Castilla-La Mancha se ha consolidado en los últimos años como uno de los principales polos logísticos del interior de la península. Su proximidad al área metropolitana de Madrid, la disponibilidad de suelo industrial y su posición en los corredores ferroviarios y de autovías han favorecido la llegada de grandes plataformas logísticas, puertos secos y centros de distribución de multinacionales.
Actualmente el sector logístico representa una parte creciente de la economía regional, con miles de empresas vinculadas al transporte, almacenamiento y distribución de mercancías. Sin embargo, detrás de estas infraestructuras no solo hay compañías españolas: grandes operadores internacionales, navieras globales y fondos inmobiliarios logísticos participan en el control de algunos de los nodos estratégicos.
Uno de los principales ejemplos es el puerto seco de Azuqueca de Henares, en la provincia de Guadalajara. Se trata de una de las terminales intermodales históricas del centro de España y conecta por ferrocarril el área de Madrid con varios puertos marítimos. El accionista mayoritario es el grupo naviero francés CMA‑CGM, uno de los mayores operadores de transporte marítimo de contenedores del mundo, que participa a través de su filial CCIS. Junto al capital francés también forman parte del accionariado varias autoridades portuarias españolas, entre ellas Barcelona, Bilbao y Santander.
Otro de los grandes proyectos logísticos es la terminal intermodal de Guadalajara‑Marchamalo, ubicada en la conocida Ciudad del Transporte o Puerta Centro. Esta infraestructura ha sido promovida por la Autoridad Portuaria de Tarragona y pretende actuar como un puerto seco conectado directamente con el Mediterráneo. El objetivo es reforzar el transporte ferroviario de mercancías entre el centro de la península y el puerto catalán, ampliando su área de influencia logística.
Más al sur, en la provincia de Toledo, la plataforma logística de Illescas se ha convertido en uno de los mayores centros de distribución del centro de España. El desarrollo del área conocida como Central Iberum ha atraído a multinacionales como Amazon, XPO Logistics o GXO Logistics. Además, varios parques logísticos han sido promovidos por fondos internacionales especializados en inmologística, como Mountpark, de origen británico, o P3 Logistic Parks, controlado por capital de Singapur.
En paralelo, el eje ferroviario Alcázar de San Juan–Albacete aparece como uno de los futuros nodos intermodales de la región. Las administraciones públicas y la Autoridad Portuaria de Valencia trabajan en el desarrollo de plataformas logísticas que permitan conectar el interior peninsular con el principal puerto de contenedores del Mediterráneo occidental.

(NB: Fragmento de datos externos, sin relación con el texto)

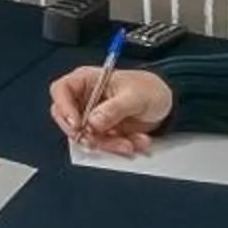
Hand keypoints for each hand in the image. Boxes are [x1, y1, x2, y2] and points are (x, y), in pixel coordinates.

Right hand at [48, 65, 174, 155]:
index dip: (64, 107)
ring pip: (84, 136)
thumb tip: (93, 121)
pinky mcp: (102, 131)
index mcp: (87, 80)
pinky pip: (100, 144)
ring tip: (130, 143)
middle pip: (67, 118)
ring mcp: (92, 116)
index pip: (61, 90)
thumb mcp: (135, 96)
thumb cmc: (150, 89)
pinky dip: (117, 147)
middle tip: (97, 140)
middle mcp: (85, 98)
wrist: (166, 103)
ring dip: (107, 144)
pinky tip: (135, 142)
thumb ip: (114, 108)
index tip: (77, 124)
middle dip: (83, 133)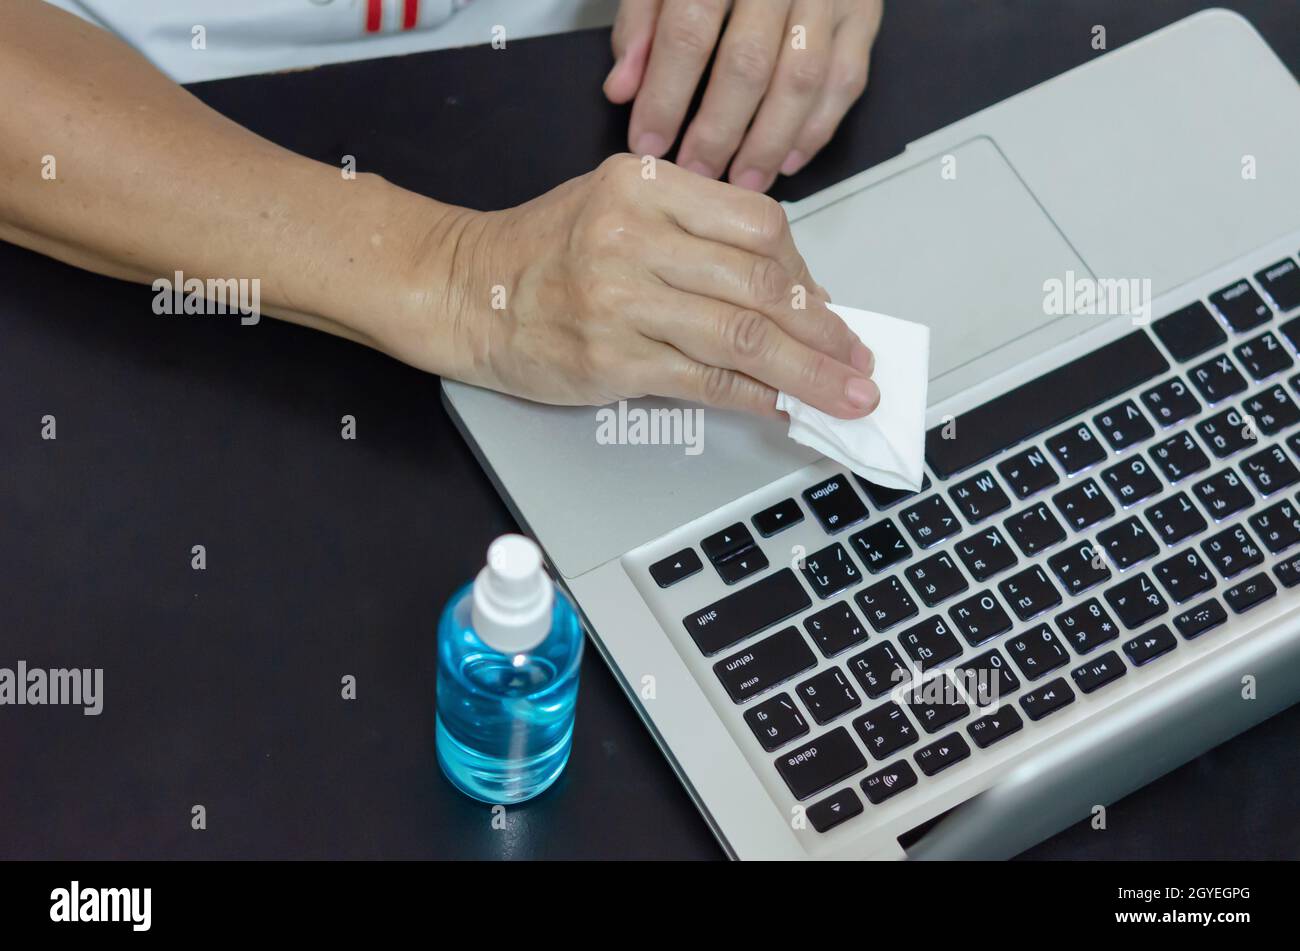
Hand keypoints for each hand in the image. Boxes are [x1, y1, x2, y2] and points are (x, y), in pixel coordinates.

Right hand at [447, 155, 877, 417]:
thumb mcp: (619, 206)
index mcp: (646, 186)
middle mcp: (634, 236)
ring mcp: (621, 300)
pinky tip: (783, 409)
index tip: (826, 307)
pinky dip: (755, 398)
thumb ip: (698, 234)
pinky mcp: (611, 359)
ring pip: (743, 337)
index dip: (805, 272)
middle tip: (857, 361)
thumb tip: (790, 291)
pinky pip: (705, 381)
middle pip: (762, 284)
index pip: (759, 225)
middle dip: (824, 331)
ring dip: (807, 373)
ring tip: (844, 395)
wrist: (468, 290)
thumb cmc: (545, 251)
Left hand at [604, 0, 883, 190]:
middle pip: (748, 65)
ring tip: (740, 181)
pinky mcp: (863, 13)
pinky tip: (789, 159)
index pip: (689, 35)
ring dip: (769, 142)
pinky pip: (847, 80)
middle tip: (696, 173)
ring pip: (802, 80)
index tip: (647, 143)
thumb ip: (641, 22)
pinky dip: (817, 128)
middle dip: (718, 132)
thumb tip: (622, 88)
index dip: (665, 97)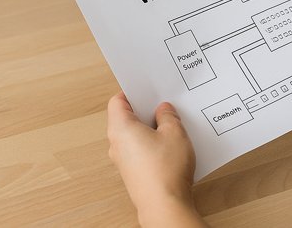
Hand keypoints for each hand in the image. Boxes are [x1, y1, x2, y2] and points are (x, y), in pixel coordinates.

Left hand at [107, 92, 204, 226]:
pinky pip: (140, 150)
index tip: (147, 88)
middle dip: (146, 110)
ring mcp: (124, 160)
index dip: (132, 92)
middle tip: (165, 105)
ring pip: (135, 135)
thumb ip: (168, 116)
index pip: (117, 101)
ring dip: (151, 128)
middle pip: (126, 118)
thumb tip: (163, 110)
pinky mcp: (133, 172)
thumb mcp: (174, 132)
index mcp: (121, 128)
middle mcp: (117, 144)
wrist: (165, 204)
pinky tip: (171, 145)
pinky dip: (153, 143)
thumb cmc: (165, 169)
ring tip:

La logística internacional toma el control
El mapa logístico de Castilla-La Mancha muestra así tres tendencias claras. La primera es el creciente protagonismo de multinacionales del transporte y la logística, muchas de ellas de origen estadounidense o europeo. La segunda es la estrategia de expansión de los grandes puertos españoles hacia el interior mediante puertos secos y terminales ferroviarias. La tercera es el desplazamiento progresivo de la actividad logística desde Madrid hacia su periferia regional, especialmente hacia el Corredor del Henares y el eje Toledo‑Illescas.
Como resultado, Castilla-La Mancha se está configurando como el gran hinterland logístico del centro de España, conectando los principales puertos marítimos con el mayor mercado de consumo del país. Si los nuevos proyectos ferroviarios e intermodales se consolidan, la región podría convertirse en uno de los nodos logísticos interiores más importantes del sur de Europa.